Telling Your Spouse You Want A Divorce
Virtually all divorces must begin with one person telling the other that they want a divorce. How this happens will almost always predict what kind of divorce you will have which will, in turn, dictate your post divorce relationship.
Retired Supreme Court Justice Sandra Day O’Connor once publicly stated:
The courts of this country should not be the places where resolution of disputes begins. They should be the places where the disputes end after alternative methods of resolving disputes have been considered and tried.
The correctness of this statement is obvious. Lawyers have misused the justice system and have used the courts as the first place to go for a resolution of disputes, causing delays lasting many years and financially bankrupting their clients. For many Family Law attorneys, the filing a Summons and Complaint for divorce and serving it on a spouse is the only way to inform a person that their spouse is seeking a divorce. This process is almost always guaranteed to cause protracted litigation that will only benefit the divorce lawyer’s bank account.

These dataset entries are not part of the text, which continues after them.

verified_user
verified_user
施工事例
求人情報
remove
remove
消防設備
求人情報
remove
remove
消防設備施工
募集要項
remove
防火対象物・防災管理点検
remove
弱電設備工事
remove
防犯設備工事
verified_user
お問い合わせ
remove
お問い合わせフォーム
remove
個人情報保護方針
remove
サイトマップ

Not only will the litigants be forced to pay tens or hundreds of thousands of dollars in litigation cost to their divorce lawyers and wait months or perhaps years to have their case heard in court, the sheer nastiness of the litigation will almost always irreparably damage the family relationships after the divorce is over. Knowing how to speak to your spouse about a divorce will be critical in laying the groundwork to establish a future positive relationship with your family and to preserve your family’s financial resources.
It is often best to take responsibilty up front, make no excuses or lay blame, and engage in a mature, rational discussion. Don’t expect that this will be the first and only time you talk with your spouse about divorce. You have been thinking about it for a long time and have perhaps taken your spouse by surprise (even if your spouse should have seen the “writing on the wall”, some of us are eternally in denial!). Baby steps are best.
An article in Psychology Today suggests that we look at this process as a series of small discussions, that we listen, show compassion, and do not engage in argument or debate. Our spouse is “hearing” this for the first time and will need time to catch up. Your spouse will go through a grieving process similar to death (after all, the trauma of divorce can be very much like the trauma of a death). Denial, anger, resignation, etc. are all normal and should be anticipated.
The problem occurs when a divorce lawyer files a lawsuit without any prior notice or discussion. In many instances, it will cause a visceral reaction not supported by the evidence in the case. This is as a direct result of an instinctual response caused in our brain when confronted with information we feel threatens our safety and security. In this situation, you can expect your spouse to fight for his or her life and will be willing to pay their attorney whatever it costs to keep them “alive”.
At some point your spouse will move through the grieving process and come to the realization that they must go on. It is at this point, much to the chagrin of the trial lawyers, that your case will resolve.
Telling your spouse you want a divorce will likely be one of the most difficult things you have ever done. This is your responsibility, not the responsibility of a trial lawyer. A nasty divorce lawsuit will only prolong your spouse’s transition through the grieving process, remove thousands of dollars from the marital estate that could otherwise go to you, your spouse and your children, and permanently damage future family relationships.